#### PAGE EXCERPT:
The present study investigated the metabolic changes associated with VED in dairy cows after calving by applying an untargeted metabolomics screening. Following the global non-target metabolomics screening, 24 differential metabolites that can relate to VED were described, and their correlating metabolomic pathways were also identified. The data presented provide the most comprehensive metabolomics analysis of VED in cows to date. These data may support a novel approach for the diagnosis of cows with VED in clinical practice in the future.
Most dairy cattle, during early lactation, undergo a period of negative energy balance (NEB) associated with multiple metabolic changes when DMI is reduced to levels lower than the required energy to maintain the body condition and the production of milk [16,31]. In the present study, we observed lower DMI and milk yield in the VED group relative to the normal group, indicating that VED may be accompanied by NEB. Moreover, the low milk yield can be attributed to a low DMI [32]; the latter may be one of the reasons for VED [7]. In the early phase after parturition in dairy cattle, negative energy balance is typically characterized by substantial mobilization of bodily energy stores [33]. Consequently, the lower postpartum BCS indicated that VED cows suffered an NEB [34]. Increased systemic concentrations of NEFA result from the breakdown of fat storage [35]. This reinforces the circulating NEFA outcomes obtained in the VED group. These data imply that VED cows exhibited an increase in lipid mobilization in the early lactation stage due to NEB.
Abnormal lipid metabolism is associated with the occurrence of VED. Very low-density lipoproteins such as TG-rich lipoprotein are synthesized in the liver [36]. The liver exports vitamin E to extrahepatic tissues through the secretion of VLDL [37]. In the circulatory system, VLDL is transformed into LDL, which becomes the primary transporter of vitamin E isomers to peripheral tissues [38]. Consequently, elevated VLDL values likewise elevate LDL levels [39]. In this investigation, we discovered that circulating VLDL and LDL levels are elevated in VED cows compared with normal cows. This suggests an increased vitamin E consumption in peripheral tissues of VED cows, contributing to the decreased vitamin E in circulation, eventually resulting in VED. In addition, the higher circulating concentrations of unsaturated lipids (L7, L8, L9) in VED cows may potentially be accounted for by the changes in liver fat metabolism [40].

#### INFORMATION:

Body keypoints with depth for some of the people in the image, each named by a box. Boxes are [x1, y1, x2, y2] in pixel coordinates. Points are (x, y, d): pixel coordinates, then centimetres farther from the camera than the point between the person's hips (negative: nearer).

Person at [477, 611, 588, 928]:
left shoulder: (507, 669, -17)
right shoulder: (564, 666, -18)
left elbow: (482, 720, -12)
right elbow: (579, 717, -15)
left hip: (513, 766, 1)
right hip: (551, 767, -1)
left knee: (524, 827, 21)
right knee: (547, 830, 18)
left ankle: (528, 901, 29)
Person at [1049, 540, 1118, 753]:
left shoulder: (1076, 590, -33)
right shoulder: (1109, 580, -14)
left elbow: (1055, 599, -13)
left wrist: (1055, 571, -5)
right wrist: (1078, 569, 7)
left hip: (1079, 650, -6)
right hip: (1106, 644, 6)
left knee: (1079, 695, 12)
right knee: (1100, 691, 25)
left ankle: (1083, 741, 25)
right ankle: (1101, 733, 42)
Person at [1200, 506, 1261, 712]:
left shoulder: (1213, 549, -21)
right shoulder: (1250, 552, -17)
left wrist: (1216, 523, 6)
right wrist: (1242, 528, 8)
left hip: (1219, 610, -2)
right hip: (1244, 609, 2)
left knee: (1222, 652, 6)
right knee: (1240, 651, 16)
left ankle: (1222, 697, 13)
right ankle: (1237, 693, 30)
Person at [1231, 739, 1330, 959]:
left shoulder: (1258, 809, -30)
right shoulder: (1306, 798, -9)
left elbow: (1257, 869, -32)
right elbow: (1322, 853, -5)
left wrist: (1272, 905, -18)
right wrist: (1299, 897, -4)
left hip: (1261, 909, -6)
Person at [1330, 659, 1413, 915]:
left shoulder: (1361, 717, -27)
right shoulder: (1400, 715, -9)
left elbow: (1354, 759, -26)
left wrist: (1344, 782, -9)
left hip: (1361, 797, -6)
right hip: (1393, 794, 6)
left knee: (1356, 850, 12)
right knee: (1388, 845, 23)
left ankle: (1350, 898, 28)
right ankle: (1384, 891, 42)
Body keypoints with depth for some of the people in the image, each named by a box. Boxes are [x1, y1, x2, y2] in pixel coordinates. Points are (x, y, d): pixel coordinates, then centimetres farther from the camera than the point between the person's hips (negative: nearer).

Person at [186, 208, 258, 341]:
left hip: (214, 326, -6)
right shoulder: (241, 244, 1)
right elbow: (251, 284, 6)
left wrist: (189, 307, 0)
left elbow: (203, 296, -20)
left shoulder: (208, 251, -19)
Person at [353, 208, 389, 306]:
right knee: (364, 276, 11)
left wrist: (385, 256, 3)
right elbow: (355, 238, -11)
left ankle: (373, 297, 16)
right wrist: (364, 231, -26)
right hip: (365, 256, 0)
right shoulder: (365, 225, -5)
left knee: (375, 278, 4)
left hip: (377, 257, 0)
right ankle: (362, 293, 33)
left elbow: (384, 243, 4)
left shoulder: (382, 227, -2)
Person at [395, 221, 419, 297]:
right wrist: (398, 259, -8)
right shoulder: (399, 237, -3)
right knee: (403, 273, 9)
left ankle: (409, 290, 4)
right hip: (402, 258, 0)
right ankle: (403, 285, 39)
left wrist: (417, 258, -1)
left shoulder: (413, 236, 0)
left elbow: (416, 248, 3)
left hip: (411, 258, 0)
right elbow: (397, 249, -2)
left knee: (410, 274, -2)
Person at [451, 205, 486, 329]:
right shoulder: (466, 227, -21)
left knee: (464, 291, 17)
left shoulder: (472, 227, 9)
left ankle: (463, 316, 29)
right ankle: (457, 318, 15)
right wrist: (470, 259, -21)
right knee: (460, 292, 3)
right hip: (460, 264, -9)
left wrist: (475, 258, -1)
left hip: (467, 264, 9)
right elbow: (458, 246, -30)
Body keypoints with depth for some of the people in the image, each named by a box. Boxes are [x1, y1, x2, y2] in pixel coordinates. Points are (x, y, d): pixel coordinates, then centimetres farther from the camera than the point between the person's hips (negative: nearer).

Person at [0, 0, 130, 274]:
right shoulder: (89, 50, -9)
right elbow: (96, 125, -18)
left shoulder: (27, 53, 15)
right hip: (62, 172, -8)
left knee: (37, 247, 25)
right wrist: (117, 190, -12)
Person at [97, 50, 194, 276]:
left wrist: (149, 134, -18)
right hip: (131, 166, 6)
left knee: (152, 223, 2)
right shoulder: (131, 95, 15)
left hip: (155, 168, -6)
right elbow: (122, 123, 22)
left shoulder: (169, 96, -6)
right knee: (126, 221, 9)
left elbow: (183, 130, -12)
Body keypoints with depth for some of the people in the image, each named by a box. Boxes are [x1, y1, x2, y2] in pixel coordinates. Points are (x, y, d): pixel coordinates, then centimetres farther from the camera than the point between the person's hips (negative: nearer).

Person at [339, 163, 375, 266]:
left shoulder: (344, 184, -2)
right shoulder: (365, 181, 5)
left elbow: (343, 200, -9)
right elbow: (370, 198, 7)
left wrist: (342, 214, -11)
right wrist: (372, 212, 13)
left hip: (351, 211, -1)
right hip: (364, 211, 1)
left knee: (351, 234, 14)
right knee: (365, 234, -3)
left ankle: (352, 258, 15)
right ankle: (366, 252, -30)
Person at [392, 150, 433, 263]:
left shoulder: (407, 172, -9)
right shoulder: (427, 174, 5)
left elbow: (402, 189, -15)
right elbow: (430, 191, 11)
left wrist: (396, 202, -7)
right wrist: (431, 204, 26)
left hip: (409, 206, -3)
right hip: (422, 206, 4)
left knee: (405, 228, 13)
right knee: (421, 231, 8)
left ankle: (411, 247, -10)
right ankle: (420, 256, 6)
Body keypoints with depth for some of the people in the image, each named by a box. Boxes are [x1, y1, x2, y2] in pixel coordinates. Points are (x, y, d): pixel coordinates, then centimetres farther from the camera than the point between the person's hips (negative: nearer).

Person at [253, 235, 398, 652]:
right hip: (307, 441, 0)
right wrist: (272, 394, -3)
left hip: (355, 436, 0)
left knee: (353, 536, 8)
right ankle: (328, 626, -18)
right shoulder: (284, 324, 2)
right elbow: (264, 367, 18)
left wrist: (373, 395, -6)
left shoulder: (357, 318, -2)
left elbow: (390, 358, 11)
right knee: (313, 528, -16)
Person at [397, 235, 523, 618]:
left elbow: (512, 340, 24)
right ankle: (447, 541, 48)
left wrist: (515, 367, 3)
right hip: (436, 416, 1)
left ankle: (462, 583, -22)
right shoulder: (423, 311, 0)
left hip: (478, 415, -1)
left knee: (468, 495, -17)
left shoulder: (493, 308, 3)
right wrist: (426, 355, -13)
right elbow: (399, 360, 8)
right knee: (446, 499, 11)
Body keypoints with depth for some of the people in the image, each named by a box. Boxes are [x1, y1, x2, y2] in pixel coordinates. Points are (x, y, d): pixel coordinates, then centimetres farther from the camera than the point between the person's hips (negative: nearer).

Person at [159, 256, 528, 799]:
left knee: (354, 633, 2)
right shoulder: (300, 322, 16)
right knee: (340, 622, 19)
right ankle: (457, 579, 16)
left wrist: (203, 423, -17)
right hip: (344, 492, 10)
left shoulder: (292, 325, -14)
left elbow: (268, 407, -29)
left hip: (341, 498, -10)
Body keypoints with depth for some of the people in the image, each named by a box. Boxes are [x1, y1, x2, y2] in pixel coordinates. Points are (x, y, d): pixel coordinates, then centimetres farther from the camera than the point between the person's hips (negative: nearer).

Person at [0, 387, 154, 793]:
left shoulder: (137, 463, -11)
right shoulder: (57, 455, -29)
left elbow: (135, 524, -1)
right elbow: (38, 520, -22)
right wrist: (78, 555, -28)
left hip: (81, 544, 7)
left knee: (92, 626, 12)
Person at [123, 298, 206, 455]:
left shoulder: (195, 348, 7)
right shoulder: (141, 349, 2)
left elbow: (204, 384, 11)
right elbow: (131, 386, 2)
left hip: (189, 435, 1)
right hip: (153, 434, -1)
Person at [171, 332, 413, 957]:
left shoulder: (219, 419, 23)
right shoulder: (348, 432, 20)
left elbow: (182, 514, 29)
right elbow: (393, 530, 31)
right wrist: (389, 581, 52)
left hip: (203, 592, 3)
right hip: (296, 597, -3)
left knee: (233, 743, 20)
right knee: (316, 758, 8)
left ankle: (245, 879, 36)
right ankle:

#### COMPLETE THE FOLLOWING:
• 1. In the excerpt on VED in dairy cows, which lipoprotein becomes the primary transporter of vitamin E isomers to peripheral tissues?
• 2. Continue the excerpt on VED in dairy cows, starting after its final sentence.

#### ANSWERS TO THE PROBLEMS:
• 1. LDL

• 2.
When the energy demand increases but the supply is insufficient, energy metabolism becomes imbalanced [41]. In the current investigation, there was a statistically significant elevation in the serum concentrations of citrate, glucose, and pyruvate when VED was existent. This revealed that the VED cows had an imbalance in their energy metabolism. Citric acid levels, which are a key TCA intermediate, elevated significantly in the serum of the VED group, which indicated that the primary energy supply route, which is the TCA cycle, was blocked. Because the TCA cycle is the main critical system in the energy metabolism of the body, any disruption to this process will eventually result in an energy metabolism imbalance [42,43]. In addition, increased serum glucose and pyruvate levels in VED cows imply promoted gluconeogenesis and altered carbohydrate and energy metabolism. Insufficient energy, in turn, enhances other energy production pathways, such as the creatine and phosphate creatine balance system [44]. Creatine plays a key role in energy metabolism, and the majority of creatine is stored in skeletal muscle as creatine phosphate [45]. Creatinine is a breakdown product of the intracellular creatinine precursors creatine and creatine phosphate [46]. In this study, VED cows exhibited an increase in serum creatinine levels compared to normal cows. This result suggests that NEB in VED cows could be relieved by increasing muscle breakdown.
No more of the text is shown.